┏━━
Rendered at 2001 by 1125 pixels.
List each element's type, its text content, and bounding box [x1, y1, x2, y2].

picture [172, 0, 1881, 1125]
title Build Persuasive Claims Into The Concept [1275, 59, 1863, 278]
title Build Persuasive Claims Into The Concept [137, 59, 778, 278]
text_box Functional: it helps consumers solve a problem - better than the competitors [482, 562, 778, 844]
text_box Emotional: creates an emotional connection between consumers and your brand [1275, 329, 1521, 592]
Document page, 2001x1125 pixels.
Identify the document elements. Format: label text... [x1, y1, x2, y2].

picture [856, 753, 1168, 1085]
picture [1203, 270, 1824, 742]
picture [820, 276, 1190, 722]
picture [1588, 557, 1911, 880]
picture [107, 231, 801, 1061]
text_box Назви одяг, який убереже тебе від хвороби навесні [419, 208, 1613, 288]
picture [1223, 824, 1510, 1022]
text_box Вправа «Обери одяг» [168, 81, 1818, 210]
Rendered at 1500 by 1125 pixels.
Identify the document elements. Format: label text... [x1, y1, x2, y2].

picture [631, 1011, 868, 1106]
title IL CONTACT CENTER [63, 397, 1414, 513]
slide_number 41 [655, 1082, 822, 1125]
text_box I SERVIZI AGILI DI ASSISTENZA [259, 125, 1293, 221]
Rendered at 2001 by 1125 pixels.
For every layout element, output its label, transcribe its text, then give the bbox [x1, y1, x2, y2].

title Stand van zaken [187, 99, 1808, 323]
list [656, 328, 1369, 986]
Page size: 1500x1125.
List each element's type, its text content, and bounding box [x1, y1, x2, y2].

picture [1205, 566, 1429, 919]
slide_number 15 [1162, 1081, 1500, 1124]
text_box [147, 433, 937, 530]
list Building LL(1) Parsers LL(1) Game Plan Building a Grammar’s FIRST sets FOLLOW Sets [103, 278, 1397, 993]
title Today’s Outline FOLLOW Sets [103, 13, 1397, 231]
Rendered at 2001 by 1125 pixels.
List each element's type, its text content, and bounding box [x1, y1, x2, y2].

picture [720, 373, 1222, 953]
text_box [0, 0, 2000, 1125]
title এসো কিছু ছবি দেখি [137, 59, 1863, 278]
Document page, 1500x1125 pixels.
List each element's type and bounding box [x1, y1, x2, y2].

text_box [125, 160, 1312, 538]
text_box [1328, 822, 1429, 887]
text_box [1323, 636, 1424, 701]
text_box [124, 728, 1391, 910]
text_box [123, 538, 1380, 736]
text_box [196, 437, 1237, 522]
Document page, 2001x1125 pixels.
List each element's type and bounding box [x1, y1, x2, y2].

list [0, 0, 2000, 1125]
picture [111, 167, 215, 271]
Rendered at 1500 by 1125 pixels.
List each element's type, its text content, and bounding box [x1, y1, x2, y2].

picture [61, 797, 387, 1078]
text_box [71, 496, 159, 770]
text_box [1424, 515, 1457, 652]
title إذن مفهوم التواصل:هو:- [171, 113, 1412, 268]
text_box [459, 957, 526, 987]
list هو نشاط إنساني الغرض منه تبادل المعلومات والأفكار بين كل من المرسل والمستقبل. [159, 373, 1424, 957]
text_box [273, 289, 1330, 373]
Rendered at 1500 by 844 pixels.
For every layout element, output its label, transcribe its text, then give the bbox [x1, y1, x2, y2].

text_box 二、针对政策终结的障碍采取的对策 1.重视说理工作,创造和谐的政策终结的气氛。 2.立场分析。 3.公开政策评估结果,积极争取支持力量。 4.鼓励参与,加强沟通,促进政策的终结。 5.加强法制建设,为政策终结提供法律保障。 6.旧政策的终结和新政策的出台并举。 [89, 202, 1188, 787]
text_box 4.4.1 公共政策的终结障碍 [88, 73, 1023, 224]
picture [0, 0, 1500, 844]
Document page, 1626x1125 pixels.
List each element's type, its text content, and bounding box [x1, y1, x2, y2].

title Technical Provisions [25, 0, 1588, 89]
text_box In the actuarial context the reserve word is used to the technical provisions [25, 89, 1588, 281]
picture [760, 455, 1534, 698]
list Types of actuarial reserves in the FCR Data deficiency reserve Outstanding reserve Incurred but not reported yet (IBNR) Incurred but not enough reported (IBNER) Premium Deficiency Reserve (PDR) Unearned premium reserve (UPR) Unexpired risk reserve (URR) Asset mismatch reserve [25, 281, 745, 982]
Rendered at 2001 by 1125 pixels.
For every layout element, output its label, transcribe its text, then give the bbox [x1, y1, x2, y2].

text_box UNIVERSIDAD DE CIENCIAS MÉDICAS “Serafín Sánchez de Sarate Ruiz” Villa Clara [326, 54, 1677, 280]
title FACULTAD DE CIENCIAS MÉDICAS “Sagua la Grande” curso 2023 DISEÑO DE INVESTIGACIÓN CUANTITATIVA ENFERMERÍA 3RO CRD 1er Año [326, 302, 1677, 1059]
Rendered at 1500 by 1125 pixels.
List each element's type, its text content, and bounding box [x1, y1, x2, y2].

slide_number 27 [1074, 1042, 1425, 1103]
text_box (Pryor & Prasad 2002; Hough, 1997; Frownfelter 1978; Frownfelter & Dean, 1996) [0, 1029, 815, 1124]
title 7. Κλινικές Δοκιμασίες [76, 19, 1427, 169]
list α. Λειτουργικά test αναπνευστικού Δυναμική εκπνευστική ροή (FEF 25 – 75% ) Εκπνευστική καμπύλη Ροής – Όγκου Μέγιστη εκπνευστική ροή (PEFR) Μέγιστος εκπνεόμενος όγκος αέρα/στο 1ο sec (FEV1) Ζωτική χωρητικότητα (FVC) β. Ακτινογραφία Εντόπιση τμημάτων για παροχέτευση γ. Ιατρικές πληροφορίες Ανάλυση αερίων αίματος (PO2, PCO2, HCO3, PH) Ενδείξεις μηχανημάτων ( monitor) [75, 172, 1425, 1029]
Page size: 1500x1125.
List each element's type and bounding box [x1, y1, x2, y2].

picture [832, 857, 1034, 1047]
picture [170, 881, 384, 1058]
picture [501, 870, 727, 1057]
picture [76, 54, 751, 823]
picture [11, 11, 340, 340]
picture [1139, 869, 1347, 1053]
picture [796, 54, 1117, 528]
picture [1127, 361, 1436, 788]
┗━━
▶ **Exercise details**:
In full and without alteration, return the listing above.

▶ **Response**:
Rendered at 2001 by 1125 pixels.
List each element's type, its text content, and bounding box [x1, y1, x2, y2].

picture [172, 0, 1881, 1125]
title Build Persuasive Claims Into The Concept [1275, 59, 1863, 278]
title Build Persuasive Claims Into The Concept [137, 59, 778, 278]
text_box Functional: it helps consumers solve a problem - better than the competitors [482, 562, 778, 844]
text_box Emotional: creates an emotional connection between consumers and your brand [1275, 329, 1521, 592]
Document page, 2001x1125 pixels.
Identify the document elements. Format: label text... [x1, y1, x2, y2].

picture [856, 753, 1168, 1085]
picture [1203, 270, 1824, 742]
picture [820, 276, 1190, 722]
picture [1588, 557, 1911, 880]
picture [107, 231, 801, 1061]
text_box Назви одяг, який убереже тебе від хвороби навесні [419, 208, 1613, 288]
picture [1223, 824, 1510, 1022]
text_box Вправа «Обери одяг» [168, 81, 1818, 210]
Rendered at 1500 by 1125 pixels.
Identify the document elements. Format: label text... [x1, y1, x2, y2].

picture [631, 1011, 868, 1106]
title IL CONTACT CENTER [63, 397, 1414, 513]
slide_number 41 [655, 1082, 822, 1125]
text_box I SERVIZI AGILI DI ASSISTENZA [259, 125, 1293, 221]
Rendered at 2001 by 1125 pixels.
For every layout element, output its label, transcribe its text, then give the bbox [x1, y1, x2, y2].

title Stand van zaken [187, 99, 1808, 323]
list [656, 328, 1369, 986]
Page size: 1500x1125.
List each element's type, its text content, and bounding box [x1, y1, x2, y2].

picture [1205, 566, 1429, 919]
slide_number 15 [1162, 1081, 1500, 1124]
text_box [147, 433, 937, 530]
list Building LL(1) Parsers LL(1) Game Plan Building a Grammar’s FIRST sets FOLLOW Sets [103, 278, 1397, 993]
title Today’s Outline FOLLOW Sets [103, 13, 1397, 231]
Rendered at 2001 by 1125 pixels.
List each element's type, its text content, and bounding box [x1, y1, x2, y2].

picture [720, 373, 1222, 953]
text_box [0, 0, 2000, 1125]
title এসো কিছু ছবি দেখি [137, 59, 1863, 278]
Document page, 1500x1125 pixels.
List each element's type and bounding box [x1, y1, x2, y2].

text_box [125, 160, 1312, 538]
text_box [1328, 822, 1429, 887]
text_box [1323, 636, 1424, 701]
text_box [124, 728, 1391, 910]
text_box [123, 538, 1380, 736]
text_box [196, 437, 1237, 522]
Document page, 2001x1125 pixels.
List each element's type and bounding box [x1, y1, x2, y2].

list [0, 0, 2000, 1125]
picture [111, 167, 215, 271]
Rendered at 1500 by 1125 pixels.
List each element's type, its text content, and bounding box [x1, y1, x2, y2].

picture [61, 797, 387, 1078]
text_box [71, 496, 159, 770]
text_box [1424, 515, 1457, 652]
title إذن مفهوم التواصل:هو:- [171, 113, 1412, 268]
text_box [459, 957, 526, 987]
list هو نشاط إنساني الغرض منه تبادل المعلومات والأفكار بين كل من المرسل والمستقبل. [159, 373, 1424, 957]
text_box [273, 289, 1330, 373]
Rendered at 1500 by 844 pixels.
For every layout element, output its label, transcribe its text, then give the bbox [x1, y1, x2, y2].

text_box 二、针对政策终结的障碍采取的对策 1.重视说理工作,创造和谐的政策终结的气氛。 2.立场分析。 3.公开政策评估结果,积极争取支持力量。 4.鼓励参与,加强沟通,促进政策的终结。 5.加强法制建设,为政策终结提供法律保障。 6.旧政策的终结和新政策的出台并举。 [89, 202, 1188, 787]
text_box 4.4.1 公共政策的终结障碍 [88, 73, 1023, 224]
picture [0, 0, 1500, 844]
Document page, 1626x1125 pixels.
List each element's type, its text content, and bounding box [x1, y1, x2, y2].

title Technical Provisions [25, 0, 1588, 89]
text_box In the actuarial context the reserve word is used to the technical provisions [25, 89, 1588, 281]
picture [760, 455, 1534, 698]
list Types of actuarial reserves in the FCR Data deficiency reserve Outstanding reserve Incurred but not reported yet (IBNR) Incurred but not enough reported (IBNER) Premium Deficiency Reserve (PDR) Unearned premium reserve (UPR) Unexpired risk reserve (URR) Asset mismatch reserve [25, 281, 745, 982]
Rendered at 2001 by 1125 pixels.
For every layout element, output its label, transcribe its text, then give the bbox [x1, y1, x2, y2].

text_box UNIVERSIDAD DE CIENCIAS MÉDICAS “Serafín Sánchez de Sarate Ruiz” Villa Clara [326, 54, 1677, 280]
title FACULTAD DE CIENCIAS MÉDICAS “Sagua la Grande” curso 2023 DISEÑO DE INVESTIGACIÓN CUANTITATIVA ENFERMERÍA 3RO CRD 1er Año [326, 302, 1677, 1059]
Rendered at 1500 by 1125 pixels.
List each element's type, its text content, and bounding box [x1, y1, x2, y2].

slide_number 27 [1074, 1042, 1425, 1103]
text_box (Pryor & Prasad 2002; Hough, 1997; Frownfelter 1978; Frownfelter & Dean, 1996) [0, 1029, 815, 1124]
title 7. Κλινικές Δοκιμασίες [76, 19, 1427, 169]
list α. Λειτουργικά test αναπνευστικού Δυναμική εκπνευστική ροή (FEF 25 – 75% ) Εκπνευστική καμπύλη Ροής – Όγκου Μέγιστη εκπνευστική ροή (PEFR) Μέγιστος εκπνεόμενος όγκος αέρα/στο 1ο sec (FEV1) Ζωτική χωρητικότητα (FVC) β. Ακτινογραφία Εντόπιση τμημάτων για παροχέτευση γ. Ιατρικές πληροφορίες Ανάλυση αερίων αίματος (PO2, PCO2, HCO3, PH) Ενδείξεις μηχανημάτων ( monitor) [75, 172, 1425, 1029]
Page size: 1500x1125.
List each element's type and bounding box [x1, y1, x2, y2].

picture [832, 857, 1034, 1047]
picture [170, 881, 384, 1058]
picture [501, 870, 727, 1057]
picture [76, 54, 751, 823]
picture [11, 11, 340, 340]
picture [1139, 869, 1347, 1053]
picture [796, 54, 1117, 528]
picture [1127, 361, 1436, 788]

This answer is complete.